Le voyage pour Sighisoara devait durer 8 heures,
mais voilà que nous ratons une première correspondance à Sibiu (voir article précédent). Etre bloqués à Sibiu, c'est un peu comme faire une escale aux Canaries en allant aux Antilles, ou prendre
l'apéro au champagne, que du bonheur ! Avec Gillou, nous profitons de ces 3 heures de batement pour faire une visite express de la ville, je découvre des endroits qui nous avaient échappés la
semaine dernière ! Nous buvons quelques bières en ville avant de reprendre joyeusement le train ! Et quel train : un intercity, les pires (les meilleurs?) trains roumains : intérieur défoncé,
portes grandes ouvertes... L'expérience est nouvelle pour nous : nous restons dans l'entrée du train, penchés par la porte, à chanter (hurler?), le vent nous fouette le visage !
(On the road again). Les gens nous prennent pour des fous ! Nous déchantons vite en
ratant une seconde correspondance et nous retrouvons bloqués à Copa Mica pour deux nouvelles heures ... et
pas de bar ici ! Finalement, nous voilà à 3h du matin à Sighisoara, nos camarades craiovins dorment déjà ! Nous faisons un rapide tour en ville avant de rejoindre Morphée .

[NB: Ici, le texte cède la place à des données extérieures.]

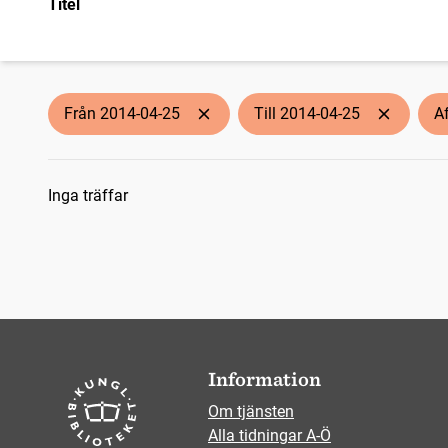
Titel
Från 2014-04-25
Till 2014-04-25
A
Sökresultat
Inga träffar
Information
Om tjänsten
Alla tidningar A-Ö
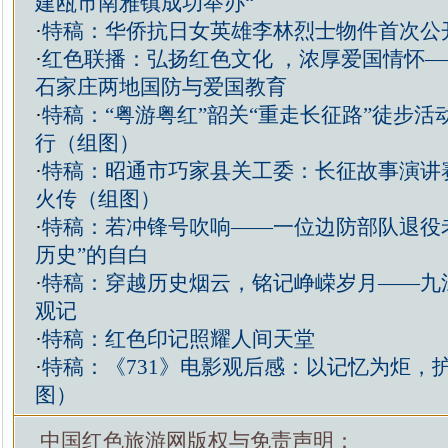
建瓯市南雅镇成功举办“
·
特稿：华侨抗日女英雄李林烈士物件首次公
·
红色联播：弘扬红色文化 ，浓厚爱国情怀
石家庄两地国防与爱国教育
·
特稿：“粤游粤红”韶关“重走长征路”徒步活
行（组图）
·
特稿：昭通市巧家县关工委：长征故事演讲
火传（组图）
·
特稿：若冲锋号吹响——一位边防部队退役
历史”的自白
·
特稿：穿越历史烟云，铭记峥嵘岁月——九
观记
·
特稿：红色印记照耀人间天堂
·
特稿：《731》电影观后感：以记忆为炬，
图）
中国红色旅游网版权与免责声明：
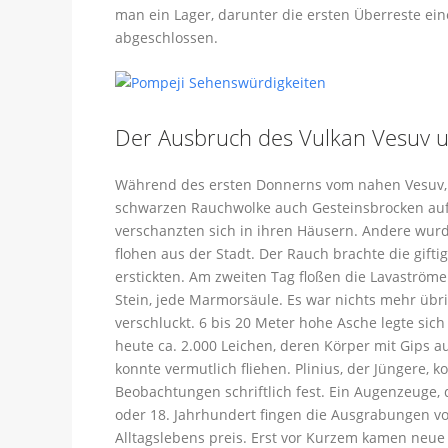
man ein Lager, darunter die ersten Überreste ei
abgeschlossen.
Der Ausbruch des Vulkan Vesuv u
Während des ersten Donnerns vom nahen Vesuv, m
schwarzen Rauchwolke auch Gesteinsbrocken auf d
verschanzten sich in ihren Häusern. Andere wur
flohen aus der Stadt. Der Rauch brachte die gift
erstickten. Am zweiten Tag floßen die Lavaström
Stein, jede Marmorsäule. Es war nichts mehr üb
verschluckt. 6 bis 20 Meter hohe Asche legte sic
heute ca. 2.000 Leichen, deren Körper mit Gips a
konnte vermutlich fliehen. Plinius, der Jüngere
Beobachtungen schriftlich fest. Ein Augenzeuge, d
oder 18. Jahrhundert fingen die Ausgrabungen vo
Alltagslebens preis. Erst vor Kurzem kamen neue 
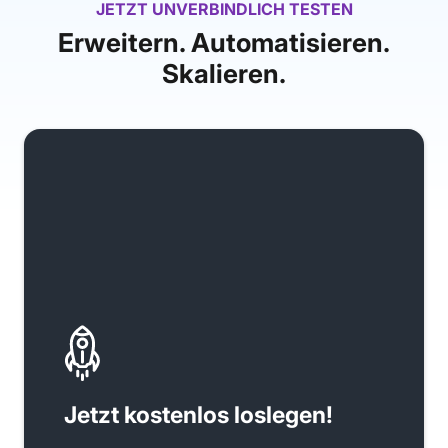
JETZT UNVERBINDLICH TESTEN
Erweitern. Automatisieren.
Skalieren.
Jetzt kostenlos loslegen!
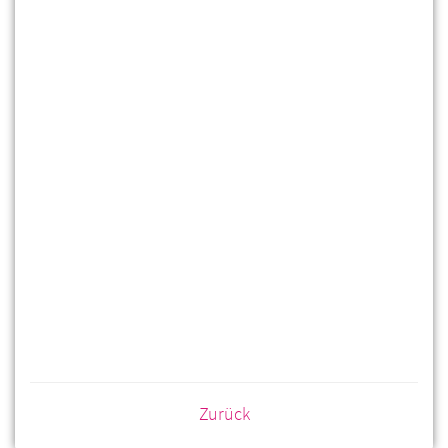
Zurück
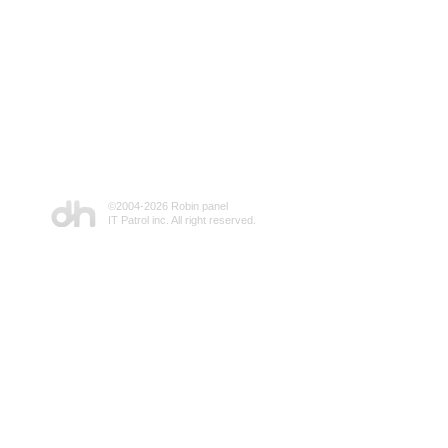
©2004-
2026 Robin panel
IT Patrol inc. All right reserved.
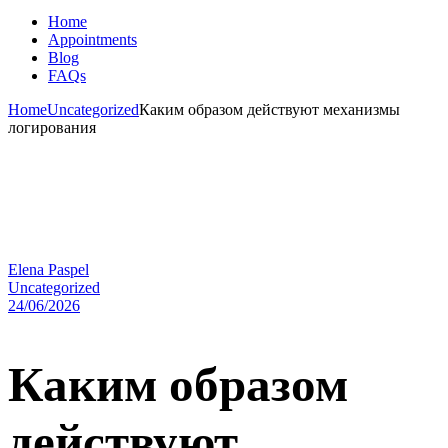
Home
Appointments
Blog
FAQs
Home
Uncategorized
Каким образом действуют механизмы
логирования
Elena Paspel
Uncategorized
24/06/2026
Каким образом
действуют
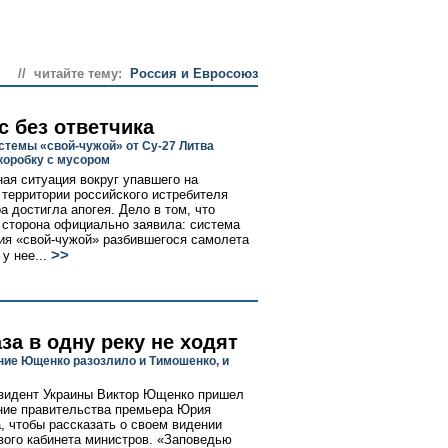
// читайте тему:
Россия и Евросоюз
с без ответчика
стемы «свой-чужой» от Су-27 Литва
коробку с мусором
ая ситуация вокруг упавшего на
 территории российского истребителя
а достигла апогея. Дело в том, что
 сторона официально заявила: система
ия «свой-чужой» разбившегося самолета
>>
у нее...
за в одну реку не ходят
ие Ющенко разозлило и Тимошенко, и
зидент Украины Виктор Ющенко пришел
ние правительства премьера Юрия
, чтобы рассказать о своем видении
вого кабинета министров. «Заповедью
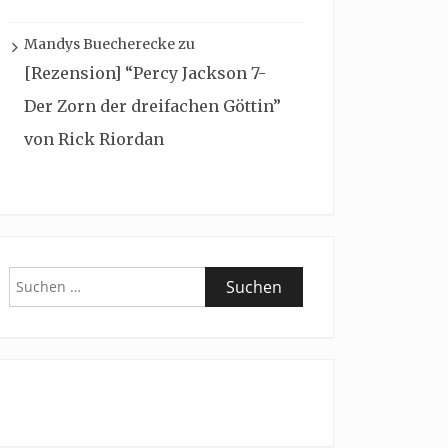
Mandys Buecherecke
zu
[Rezension] “Percy Jackson 7-
Der Zorn der dreifachen Göttin”
von Rick Riordan
Suchen
nach:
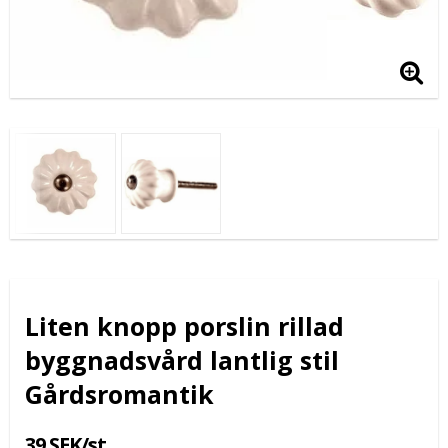
Liten knopp porslin rillad
byggnadsvård lantlig stil
Gårdsromantik
39 SEK/st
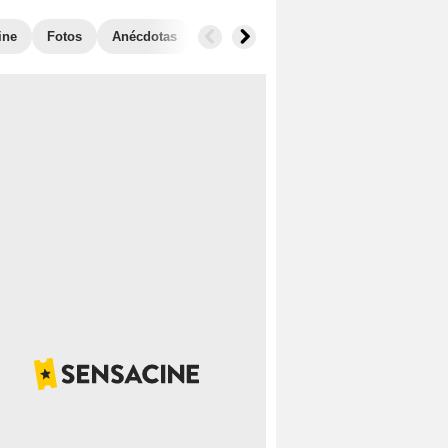
ine
Fotos
Anécdotas
Películas similares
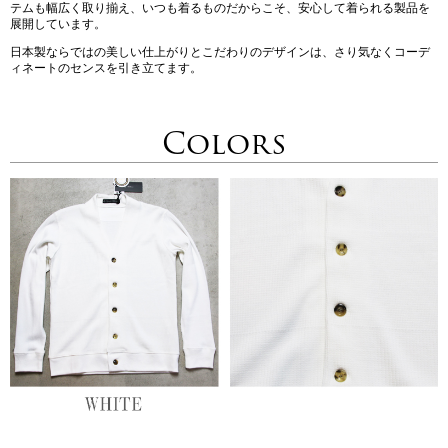
テムも幅広く取り揃え、いつも着るものだからこそ、安心して着られる製品を
展開しています。
日本製ならではの美しい仕上がりとこだわりのデザインは、さり気なくコーデ
ィネートのセンスを引き立てます。
Colors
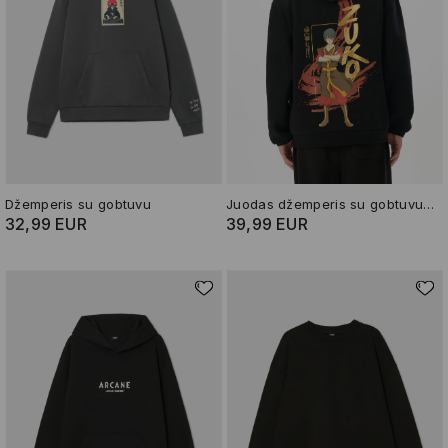
Džemperis su gobtuvu
Juodas džemperis su gobtuvu ir piešiniu Zuko - Avatar The Last Airbender
32,99 EUR
39,99 EUR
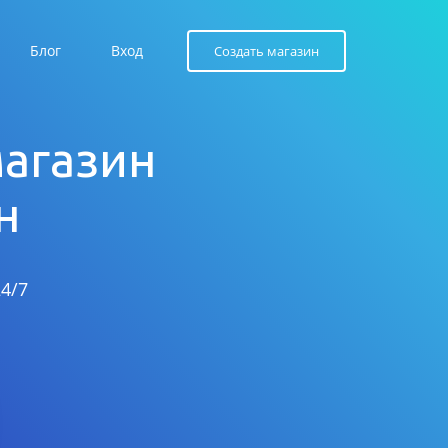
Блог
Вход
Создать магазин
магазин
н
4/7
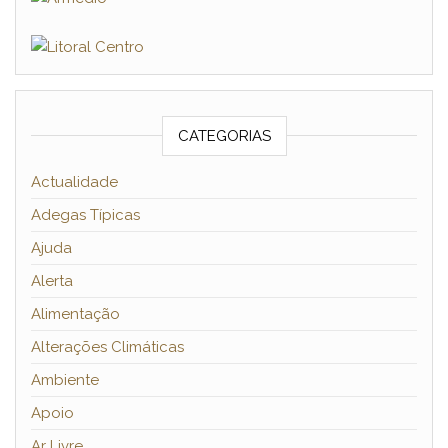
CATEGORIAS
Actualidade
Adegas Típicas
Ajuda
Alerta
Alimentação
Alterações Climáticas
Ambiente
Apoio
Ar Livre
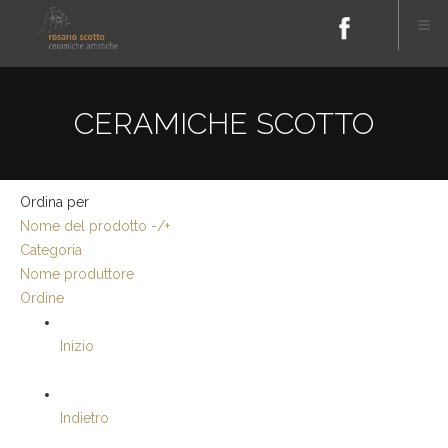
CERAMICHE SCOTTO
Ordina per
Nome del prodotto -/+
Categoria
Nome produttore
Ordine
Inizio
Indietro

Samedi, c'est parti : notre troupe, composée de roumains, d'anglaises et de français part à l'assaut de la ville ! Le festival bat son plein : concert, spectacle de jongle, joutes.. .
Nous nous essayons au maniement de l'épée (d'ailleurs, je lui ai appris la vie au maître d'armes..). Tout a lieu dans les rues de la citadelle
. Mise à part les appareils photos, nous sommes revenus 500
ans en arrière, ambiance médiévale à 100%. Nous escaladons la tour de l'horloge pour avoir une vue d'ensemble sur la ville, c'est époustouflant ! Nous faisons honneur à la nourriture et à la
boisson roumaine (mici, Timisoreana, buc, Timisoreana...).
Quand les animations se terminent et que cavaliers, chevaliers, trombadours et ménestrels vont se coucher, la jeunesse roumaine prend possession de la citadelle : des petits groupes se forment autour de guitaristes et nous reprenons les classiques de Roumanie et du monde...
La nuit est courte ! Et dès 11 heures, Gilles, les anglaises et moi-même, prenons le train de retour. Nous déjeunons en cours de route, à nouveau à Sibiu, entre deux trains, après une pause "méditation" au sommet du clocher de l'église évangélique. Légèrement fatigués, nous siestons dans le dernier train.
L'arrivée à Craiova interrompit notre partie de carte.